*INPUT MATERIAL*.
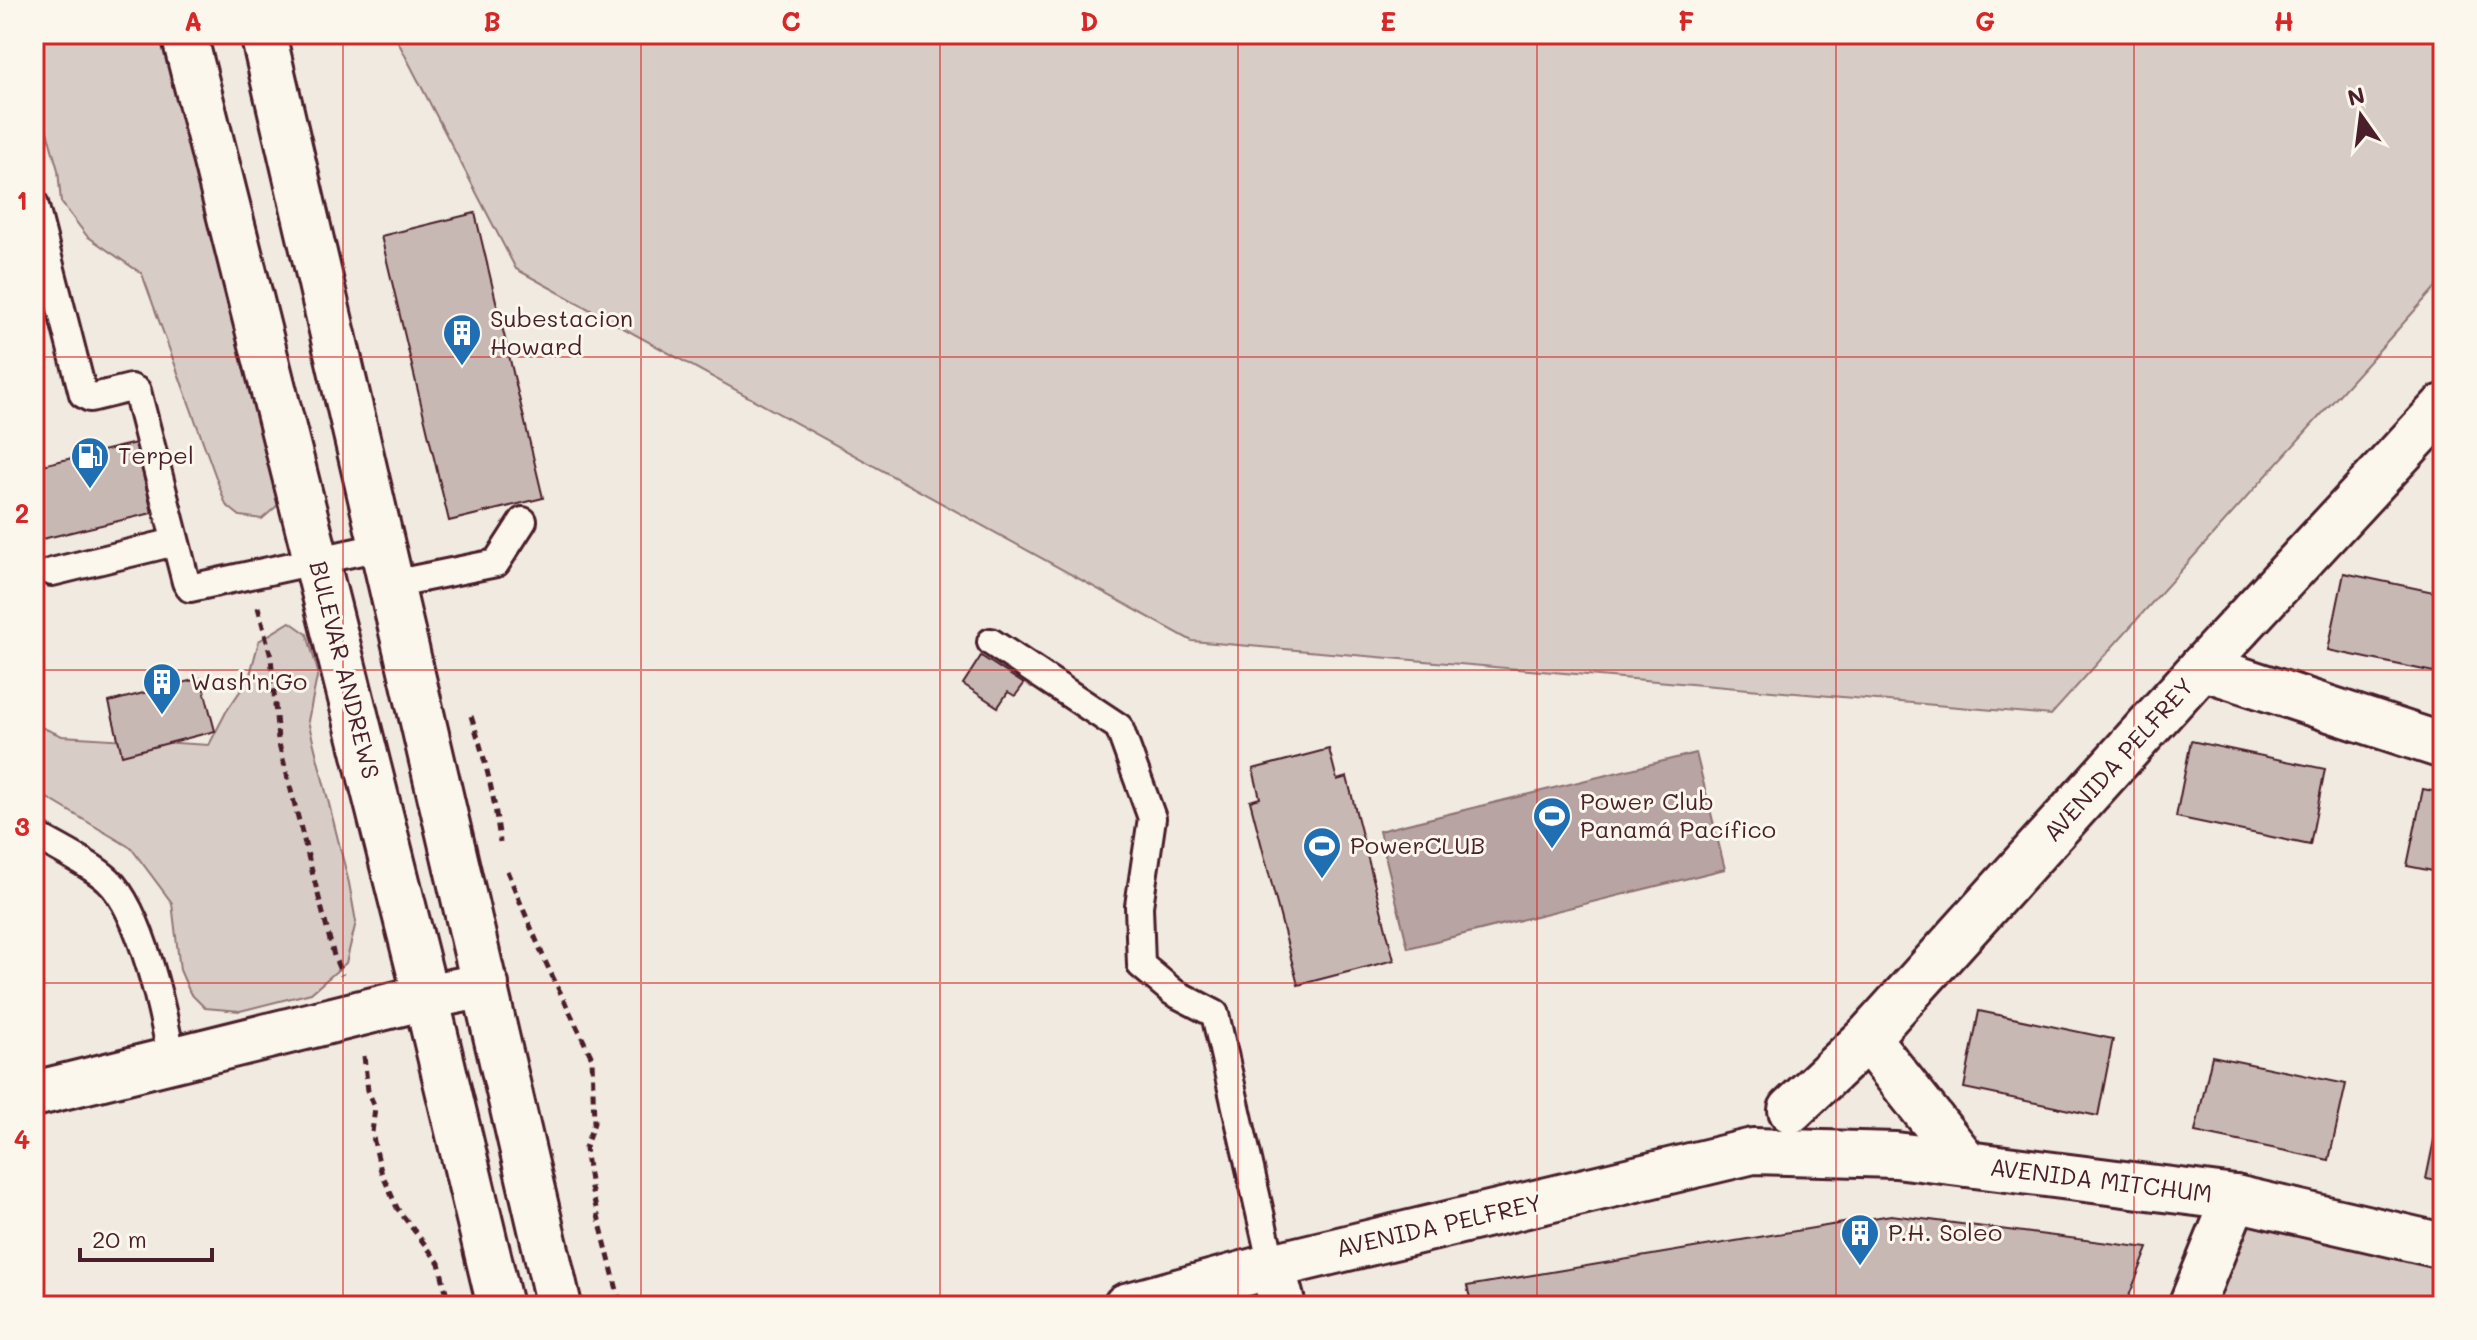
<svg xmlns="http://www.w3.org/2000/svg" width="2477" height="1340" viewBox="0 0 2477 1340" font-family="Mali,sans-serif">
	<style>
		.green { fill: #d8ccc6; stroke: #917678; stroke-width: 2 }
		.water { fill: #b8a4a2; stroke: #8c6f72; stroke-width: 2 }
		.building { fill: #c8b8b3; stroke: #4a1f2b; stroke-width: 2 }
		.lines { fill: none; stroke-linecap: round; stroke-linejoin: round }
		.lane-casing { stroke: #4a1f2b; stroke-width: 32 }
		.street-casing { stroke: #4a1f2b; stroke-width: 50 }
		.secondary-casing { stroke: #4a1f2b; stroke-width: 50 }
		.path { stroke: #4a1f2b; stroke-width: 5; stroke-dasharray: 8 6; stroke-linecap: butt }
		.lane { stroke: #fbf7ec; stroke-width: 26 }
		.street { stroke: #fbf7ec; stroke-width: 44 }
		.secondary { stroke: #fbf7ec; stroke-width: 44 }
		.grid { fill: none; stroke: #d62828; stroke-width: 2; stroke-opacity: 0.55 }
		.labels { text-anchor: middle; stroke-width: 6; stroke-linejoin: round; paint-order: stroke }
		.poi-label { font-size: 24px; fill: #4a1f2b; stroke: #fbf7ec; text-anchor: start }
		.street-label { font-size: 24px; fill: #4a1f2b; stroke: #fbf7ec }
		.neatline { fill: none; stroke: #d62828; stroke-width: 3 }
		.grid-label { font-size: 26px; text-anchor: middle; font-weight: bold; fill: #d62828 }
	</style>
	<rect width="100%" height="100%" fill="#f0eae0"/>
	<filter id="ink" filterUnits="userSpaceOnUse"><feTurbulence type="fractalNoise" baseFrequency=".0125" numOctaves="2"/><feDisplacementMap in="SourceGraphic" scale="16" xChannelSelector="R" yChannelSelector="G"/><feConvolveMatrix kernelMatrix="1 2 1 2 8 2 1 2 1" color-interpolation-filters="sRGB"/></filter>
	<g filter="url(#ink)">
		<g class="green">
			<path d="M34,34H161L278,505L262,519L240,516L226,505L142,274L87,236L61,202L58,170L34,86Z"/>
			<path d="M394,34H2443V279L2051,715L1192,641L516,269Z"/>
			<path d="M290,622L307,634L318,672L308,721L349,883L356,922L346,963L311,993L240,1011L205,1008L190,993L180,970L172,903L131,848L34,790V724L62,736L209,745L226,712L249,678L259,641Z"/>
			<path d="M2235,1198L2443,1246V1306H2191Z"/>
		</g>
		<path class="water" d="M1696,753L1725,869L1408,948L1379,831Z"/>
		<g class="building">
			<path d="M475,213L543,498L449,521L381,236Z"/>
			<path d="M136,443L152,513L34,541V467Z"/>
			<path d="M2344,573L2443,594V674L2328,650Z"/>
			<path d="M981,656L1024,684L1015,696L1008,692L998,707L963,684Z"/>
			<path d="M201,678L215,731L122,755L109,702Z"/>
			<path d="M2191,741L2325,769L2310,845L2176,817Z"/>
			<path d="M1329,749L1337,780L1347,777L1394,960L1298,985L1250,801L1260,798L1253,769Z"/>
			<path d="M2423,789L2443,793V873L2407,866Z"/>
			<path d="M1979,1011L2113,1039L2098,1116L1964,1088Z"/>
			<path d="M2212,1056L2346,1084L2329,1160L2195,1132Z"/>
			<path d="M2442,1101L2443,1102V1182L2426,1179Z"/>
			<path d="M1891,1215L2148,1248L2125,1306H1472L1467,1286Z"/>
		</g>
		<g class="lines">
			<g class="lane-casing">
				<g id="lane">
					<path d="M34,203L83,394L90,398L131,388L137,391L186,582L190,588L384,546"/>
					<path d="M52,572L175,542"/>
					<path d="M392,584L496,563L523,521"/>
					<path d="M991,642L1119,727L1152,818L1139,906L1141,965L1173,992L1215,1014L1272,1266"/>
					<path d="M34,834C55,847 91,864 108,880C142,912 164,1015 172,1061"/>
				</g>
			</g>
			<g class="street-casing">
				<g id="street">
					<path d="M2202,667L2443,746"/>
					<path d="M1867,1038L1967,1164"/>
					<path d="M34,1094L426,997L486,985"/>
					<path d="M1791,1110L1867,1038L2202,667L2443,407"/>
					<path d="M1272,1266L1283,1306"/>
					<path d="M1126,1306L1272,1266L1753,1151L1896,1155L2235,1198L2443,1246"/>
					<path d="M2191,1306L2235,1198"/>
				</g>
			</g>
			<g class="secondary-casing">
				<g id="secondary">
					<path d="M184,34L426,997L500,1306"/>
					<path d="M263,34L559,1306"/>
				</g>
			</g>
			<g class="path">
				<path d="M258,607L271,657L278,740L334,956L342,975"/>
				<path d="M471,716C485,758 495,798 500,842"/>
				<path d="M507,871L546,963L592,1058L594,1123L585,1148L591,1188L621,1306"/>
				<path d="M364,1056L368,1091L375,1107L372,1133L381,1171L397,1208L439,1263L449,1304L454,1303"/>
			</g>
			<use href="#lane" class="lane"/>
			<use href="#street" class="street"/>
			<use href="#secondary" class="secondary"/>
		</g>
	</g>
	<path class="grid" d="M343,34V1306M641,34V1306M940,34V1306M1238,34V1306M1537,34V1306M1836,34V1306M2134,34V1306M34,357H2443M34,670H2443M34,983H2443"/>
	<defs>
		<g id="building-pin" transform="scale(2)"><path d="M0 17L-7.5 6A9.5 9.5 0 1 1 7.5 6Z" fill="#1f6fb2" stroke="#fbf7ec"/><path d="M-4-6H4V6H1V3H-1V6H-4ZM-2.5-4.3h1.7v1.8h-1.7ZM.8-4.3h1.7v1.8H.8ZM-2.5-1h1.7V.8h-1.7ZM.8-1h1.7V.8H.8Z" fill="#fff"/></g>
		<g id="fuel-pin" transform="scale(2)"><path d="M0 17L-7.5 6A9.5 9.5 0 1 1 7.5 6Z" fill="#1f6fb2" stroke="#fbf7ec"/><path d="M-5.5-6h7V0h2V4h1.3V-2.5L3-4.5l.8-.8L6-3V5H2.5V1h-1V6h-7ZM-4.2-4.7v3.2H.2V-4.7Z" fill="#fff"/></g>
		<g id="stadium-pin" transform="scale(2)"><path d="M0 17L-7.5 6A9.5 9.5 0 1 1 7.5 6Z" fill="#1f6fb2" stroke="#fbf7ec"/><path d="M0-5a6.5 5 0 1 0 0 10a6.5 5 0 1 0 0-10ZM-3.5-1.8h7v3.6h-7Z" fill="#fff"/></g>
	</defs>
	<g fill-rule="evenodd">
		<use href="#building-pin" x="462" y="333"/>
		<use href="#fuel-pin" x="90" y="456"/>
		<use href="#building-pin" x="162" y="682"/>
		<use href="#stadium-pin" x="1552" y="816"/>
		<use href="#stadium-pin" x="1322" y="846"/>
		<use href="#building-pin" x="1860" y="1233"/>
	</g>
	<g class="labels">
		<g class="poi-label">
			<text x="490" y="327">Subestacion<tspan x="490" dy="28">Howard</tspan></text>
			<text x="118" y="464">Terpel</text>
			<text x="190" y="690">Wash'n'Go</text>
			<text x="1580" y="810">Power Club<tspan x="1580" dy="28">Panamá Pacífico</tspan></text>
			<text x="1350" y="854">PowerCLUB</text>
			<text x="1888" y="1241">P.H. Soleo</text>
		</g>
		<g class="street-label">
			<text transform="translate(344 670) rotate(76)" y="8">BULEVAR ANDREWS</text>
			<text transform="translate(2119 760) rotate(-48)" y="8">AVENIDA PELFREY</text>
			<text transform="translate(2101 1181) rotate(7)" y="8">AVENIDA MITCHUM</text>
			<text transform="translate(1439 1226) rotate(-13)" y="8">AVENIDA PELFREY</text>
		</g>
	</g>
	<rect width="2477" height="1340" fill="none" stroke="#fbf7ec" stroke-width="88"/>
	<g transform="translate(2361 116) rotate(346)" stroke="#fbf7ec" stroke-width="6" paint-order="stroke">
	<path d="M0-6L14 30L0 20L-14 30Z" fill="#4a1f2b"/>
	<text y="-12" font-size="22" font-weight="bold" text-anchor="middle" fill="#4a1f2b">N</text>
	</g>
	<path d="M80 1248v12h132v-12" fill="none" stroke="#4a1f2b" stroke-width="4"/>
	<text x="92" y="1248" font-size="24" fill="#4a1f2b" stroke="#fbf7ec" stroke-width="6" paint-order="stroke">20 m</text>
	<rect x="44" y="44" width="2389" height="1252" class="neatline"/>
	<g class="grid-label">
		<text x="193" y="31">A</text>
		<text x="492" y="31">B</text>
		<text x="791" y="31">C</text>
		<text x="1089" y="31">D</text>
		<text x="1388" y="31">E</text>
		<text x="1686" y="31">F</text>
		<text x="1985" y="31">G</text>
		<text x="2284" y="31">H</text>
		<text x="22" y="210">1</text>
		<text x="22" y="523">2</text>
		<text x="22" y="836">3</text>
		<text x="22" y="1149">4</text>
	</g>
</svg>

*ACTIVITY*. Report, using only a number, how many lines above hold the word "filter".

*TASK RESPONSE*. 2